• EXERCISE AIM:
Scan the records below, and wherever a line has the word "Configurar", pull it out.

+ + + + +

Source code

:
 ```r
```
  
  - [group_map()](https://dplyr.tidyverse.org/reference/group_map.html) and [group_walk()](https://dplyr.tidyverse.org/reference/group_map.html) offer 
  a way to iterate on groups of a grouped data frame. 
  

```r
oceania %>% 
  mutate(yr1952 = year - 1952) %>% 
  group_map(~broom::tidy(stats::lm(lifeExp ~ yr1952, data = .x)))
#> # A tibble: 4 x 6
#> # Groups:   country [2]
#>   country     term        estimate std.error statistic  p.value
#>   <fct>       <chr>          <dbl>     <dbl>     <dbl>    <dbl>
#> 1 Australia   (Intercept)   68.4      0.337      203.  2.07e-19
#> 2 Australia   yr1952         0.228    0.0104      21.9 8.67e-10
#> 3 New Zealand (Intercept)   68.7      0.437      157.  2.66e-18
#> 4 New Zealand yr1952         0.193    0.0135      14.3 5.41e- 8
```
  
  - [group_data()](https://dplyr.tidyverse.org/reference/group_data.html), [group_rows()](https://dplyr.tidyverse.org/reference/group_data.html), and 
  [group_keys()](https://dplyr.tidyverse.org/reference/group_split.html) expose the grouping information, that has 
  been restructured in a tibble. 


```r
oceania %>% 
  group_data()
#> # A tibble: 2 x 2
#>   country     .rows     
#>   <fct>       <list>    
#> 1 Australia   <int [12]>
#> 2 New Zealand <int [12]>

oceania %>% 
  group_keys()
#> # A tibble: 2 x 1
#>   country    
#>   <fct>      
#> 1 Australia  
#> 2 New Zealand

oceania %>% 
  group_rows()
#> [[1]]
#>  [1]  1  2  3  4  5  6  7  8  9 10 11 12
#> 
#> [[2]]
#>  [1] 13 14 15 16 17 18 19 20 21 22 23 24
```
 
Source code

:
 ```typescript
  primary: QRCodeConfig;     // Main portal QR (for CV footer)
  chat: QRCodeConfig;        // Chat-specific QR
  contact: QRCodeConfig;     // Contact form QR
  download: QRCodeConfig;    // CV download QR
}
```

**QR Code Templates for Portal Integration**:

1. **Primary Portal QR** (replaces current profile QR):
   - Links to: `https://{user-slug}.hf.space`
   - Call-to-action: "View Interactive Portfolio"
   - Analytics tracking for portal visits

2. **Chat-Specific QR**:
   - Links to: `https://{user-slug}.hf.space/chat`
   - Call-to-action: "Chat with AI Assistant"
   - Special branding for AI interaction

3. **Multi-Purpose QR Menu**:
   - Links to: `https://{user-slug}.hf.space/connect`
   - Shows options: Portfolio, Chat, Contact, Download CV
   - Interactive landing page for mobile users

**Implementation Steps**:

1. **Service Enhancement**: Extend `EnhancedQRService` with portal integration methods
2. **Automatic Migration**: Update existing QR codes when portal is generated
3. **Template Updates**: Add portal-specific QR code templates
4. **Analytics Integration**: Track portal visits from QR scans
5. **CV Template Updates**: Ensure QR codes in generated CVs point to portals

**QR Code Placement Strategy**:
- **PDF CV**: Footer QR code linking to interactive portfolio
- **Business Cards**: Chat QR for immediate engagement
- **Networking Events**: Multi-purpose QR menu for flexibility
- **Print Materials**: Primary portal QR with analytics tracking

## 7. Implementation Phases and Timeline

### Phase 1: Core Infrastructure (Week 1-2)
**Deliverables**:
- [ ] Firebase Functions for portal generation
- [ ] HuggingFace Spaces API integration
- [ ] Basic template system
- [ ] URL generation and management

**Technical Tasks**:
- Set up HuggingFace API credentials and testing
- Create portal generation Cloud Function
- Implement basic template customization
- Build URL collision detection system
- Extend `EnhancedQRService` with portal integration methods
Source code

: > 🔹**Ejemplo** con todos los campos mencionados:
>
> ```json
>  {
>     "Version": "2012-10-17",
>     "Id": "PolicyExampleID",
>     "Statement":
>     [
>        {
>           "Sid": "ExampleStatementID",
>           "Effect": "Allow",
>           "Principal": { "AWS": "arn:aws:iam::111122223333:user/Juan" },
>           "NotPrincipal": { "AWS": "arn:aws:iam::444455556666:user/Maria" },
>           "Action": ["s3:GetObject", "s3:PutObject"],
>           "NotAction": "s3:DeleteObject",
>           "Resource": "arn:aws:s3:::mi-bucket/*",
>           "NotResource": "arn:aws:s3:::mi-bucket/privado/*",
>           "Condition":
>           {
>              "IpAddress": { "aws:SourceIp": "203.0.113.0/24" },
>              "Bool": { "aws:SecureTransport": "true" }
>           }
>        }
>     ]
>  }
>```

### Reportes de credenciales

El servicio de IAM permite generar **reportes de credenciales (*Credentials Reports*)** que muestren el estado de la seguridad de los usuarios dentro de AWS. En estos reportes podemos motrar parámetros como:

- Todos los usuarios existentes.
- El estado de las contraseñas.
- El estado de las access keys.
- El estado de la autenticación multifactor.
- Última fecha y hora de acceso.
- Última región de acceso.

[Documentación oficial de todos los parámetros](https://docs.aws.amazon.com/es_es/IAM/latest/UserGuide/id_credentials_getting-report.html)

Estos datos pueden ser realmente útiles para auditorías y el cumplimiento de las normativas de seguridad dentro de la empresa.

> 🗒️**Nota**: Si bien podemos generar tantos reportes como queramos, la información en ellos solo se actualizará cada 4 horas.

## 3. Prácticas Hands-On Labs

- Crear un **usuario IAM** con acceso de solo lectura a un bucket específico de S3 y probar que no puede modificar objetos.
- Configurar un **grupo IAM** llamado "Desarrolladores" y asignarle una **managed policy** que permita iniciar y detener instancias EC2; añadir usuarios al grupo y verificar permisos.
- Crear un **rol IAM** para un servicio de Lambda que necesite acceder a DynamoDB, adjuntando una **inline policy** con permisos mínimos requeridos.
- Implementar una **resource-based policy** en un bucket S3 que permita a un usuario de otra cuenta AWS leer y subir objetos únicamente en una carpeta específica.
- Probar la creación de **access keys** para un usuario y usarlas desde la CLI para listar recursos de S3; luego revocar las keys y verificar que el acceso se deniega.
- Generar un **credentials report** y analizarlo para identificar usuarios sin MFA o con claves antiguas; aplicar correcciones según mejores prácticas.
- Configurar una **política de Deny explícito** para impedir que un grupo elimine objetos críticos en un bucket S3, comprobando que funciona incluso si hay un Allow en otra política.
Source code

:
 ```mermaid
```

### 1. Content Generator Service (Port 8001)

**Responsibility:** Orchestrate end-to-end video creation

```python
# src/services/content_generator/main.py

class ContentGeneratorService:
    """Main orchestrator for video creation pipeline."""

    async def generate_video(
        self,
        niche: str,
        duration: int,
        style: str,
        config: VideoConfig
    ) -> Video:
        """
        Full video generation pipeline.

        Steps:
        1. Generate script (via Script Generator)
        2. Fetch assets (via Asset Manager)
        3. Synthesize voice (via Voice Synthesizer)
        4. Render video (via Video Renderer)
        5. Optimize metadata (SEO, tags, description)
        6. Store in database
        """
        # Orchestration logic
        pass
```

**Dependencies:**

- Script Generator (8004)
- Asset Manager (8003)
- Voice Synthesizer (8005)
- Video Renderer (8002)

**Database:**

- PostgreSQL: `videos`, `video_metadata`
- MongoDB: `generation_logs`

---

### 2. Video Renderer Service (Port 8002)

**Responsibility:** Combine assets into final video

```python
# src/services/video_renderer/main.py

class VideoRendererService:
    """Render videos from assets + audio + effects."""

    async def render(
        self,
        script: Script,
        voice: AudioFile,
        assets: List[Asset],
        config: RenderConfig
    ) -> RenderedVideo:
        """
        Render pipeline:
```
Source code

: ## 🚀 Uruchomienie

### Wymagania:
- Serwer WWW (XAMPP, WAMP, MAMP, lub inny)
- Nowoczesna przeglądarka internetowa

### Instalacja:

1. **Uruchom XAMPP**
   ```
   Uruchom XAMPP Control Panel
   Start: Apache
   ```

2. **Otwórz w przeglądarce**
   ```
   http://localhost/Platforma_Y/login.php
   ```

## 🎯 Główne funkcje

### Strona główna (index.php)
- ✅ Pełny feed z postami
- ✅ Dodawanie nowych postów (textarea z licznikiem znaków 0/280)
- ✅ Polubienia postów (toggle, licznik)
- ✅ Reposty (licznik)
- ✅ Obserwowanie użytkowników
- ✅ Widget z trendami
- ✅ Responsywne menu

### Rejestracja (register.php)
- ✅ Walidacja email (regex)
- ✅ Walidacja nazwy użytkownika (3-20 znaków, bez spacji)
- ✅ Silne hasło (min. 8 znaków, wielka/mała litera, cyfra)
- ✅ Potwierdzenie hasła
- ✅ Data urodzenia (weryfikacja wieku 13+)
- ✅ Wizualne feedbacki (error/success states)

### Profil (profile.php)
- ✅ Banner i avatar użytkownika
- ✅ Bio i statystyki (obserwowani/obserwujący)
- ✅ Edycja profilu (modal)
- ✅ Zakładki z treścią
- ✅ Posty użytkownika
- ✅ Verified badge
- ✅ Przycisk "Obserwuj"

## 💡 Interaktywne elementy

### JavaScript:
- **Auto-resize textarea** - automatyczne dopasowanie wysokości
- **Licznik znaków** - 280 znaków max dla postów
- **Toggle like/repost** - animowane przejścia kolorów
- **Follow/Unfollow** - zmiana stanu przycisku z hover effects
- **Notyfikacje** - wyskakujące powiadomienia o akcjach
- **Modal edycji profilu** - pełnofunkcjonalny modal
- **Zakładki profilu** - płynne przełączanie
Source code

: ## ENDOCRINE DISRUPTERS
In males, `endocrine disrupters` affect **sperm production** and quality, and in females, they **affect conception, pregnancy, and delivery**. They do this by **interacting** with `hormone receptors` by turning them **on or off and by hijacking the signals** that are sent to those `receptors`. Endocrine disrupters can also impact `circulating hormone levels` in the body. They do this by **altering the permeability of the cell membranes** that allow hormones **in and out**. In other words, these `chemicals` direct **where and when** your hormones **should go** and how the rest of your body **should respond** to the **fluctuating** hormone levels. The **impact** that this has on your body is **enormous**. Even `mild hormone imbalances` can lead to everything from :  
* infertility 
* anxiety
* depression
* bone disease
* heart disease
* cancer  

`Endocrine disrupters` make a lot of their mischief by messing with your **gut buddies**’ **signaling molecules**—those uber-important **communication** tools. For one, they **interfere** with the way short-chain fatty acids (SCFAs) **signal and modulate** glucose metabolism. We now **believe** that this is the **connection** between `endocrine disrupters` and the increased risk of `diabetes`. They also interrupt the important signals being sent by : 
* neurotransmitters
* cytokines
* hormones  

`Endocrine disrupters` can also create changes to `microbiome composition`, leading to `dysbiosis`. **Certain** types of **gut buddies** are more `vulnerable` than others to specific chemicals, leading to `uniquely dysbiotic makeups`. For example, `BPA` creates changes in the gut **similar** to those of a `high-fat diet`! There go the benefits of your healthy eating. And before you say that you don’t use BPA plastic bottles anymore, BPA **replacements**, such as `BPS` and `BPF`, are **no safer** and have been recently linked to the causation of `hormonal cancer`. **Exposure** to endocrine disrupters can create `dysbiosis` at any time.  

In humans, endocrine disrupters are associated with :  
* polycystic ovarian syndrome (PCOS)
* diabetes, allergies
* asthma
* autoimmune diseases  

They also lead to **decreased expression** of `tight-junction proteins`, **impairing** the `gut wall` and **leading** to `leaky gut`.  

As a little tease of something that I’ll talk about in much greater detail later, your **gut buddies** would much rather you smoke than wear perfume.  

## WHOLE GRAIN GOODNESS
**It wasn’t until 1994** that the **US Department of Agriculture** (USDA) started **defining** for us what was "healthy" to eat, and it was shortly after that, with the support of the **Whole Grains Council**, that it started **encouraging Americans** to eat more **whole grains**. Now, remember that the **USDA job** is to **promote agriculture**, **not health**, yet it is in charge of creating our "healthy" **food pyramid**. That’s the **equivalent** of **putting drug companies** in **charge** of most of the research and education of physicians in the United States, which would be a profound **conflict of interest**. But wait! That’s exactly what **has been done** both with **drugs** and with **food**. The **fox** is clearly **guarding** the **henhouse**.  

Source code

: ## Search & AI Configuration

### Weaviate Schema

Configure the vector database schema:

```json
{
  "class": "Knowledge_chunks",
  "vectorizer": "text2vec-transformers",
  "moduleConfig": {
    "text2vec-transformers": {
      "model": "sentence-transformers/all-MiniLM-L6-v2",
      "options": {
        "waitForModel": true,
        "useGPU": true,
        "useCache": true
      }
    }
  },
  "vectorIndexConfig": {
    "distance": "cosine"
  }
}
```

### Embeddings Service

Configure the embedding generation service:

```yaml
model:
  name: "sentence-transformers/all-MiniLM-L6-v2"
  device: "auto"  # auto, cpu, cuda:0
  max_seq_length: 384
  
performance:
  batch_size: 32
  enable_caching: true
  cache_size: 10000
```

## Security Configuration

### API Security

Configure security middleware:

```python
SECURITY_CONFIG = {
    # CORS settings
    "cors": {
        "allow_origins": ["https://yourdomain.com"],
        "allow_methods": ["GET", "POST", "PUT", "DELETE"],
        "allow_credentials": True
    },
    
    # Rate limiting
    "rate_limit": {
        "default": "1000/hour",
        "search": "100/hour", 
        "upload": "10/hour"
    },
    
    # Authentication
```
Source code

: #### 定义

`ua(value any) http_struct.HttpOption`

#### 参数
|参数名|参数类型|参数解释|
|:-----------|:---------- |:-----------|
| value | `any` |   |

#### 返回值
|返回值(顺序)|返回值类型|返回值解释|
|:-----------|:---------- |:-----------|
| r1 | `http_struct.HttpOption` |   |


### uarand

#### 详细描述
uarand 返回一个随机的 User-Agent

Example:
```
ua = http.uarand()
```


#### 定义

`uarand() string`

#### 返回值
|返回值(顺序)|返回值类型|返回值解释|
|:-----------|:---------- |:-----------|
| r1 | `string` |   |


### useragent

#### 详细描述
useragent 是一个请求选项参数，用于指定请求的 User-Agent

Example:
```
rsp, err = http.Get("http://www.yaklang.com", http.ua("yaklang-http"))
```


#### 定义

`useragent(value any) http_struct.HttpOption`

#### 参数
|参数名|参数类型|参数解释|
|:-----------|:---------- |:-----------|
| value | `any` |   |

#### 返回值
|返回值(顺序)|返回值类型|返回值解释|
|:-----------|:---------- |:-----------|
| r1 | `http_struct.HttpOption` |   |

+ + + + +

• RESPONSE FOR THIS EXERCISE:
- Configurar un **grupo IAM** llamado "Desarrolladores" y asignarle una **managed policy** que permita iniciar y detener instancias EC2; añadir usuarios al grupo y verificar permisos.
- Configurar una **política de Deny explícito** para impedir que un grupo elimine objetos críticos en un bucket S3, comprobando que funciona incluso si hay un Allow en otra política.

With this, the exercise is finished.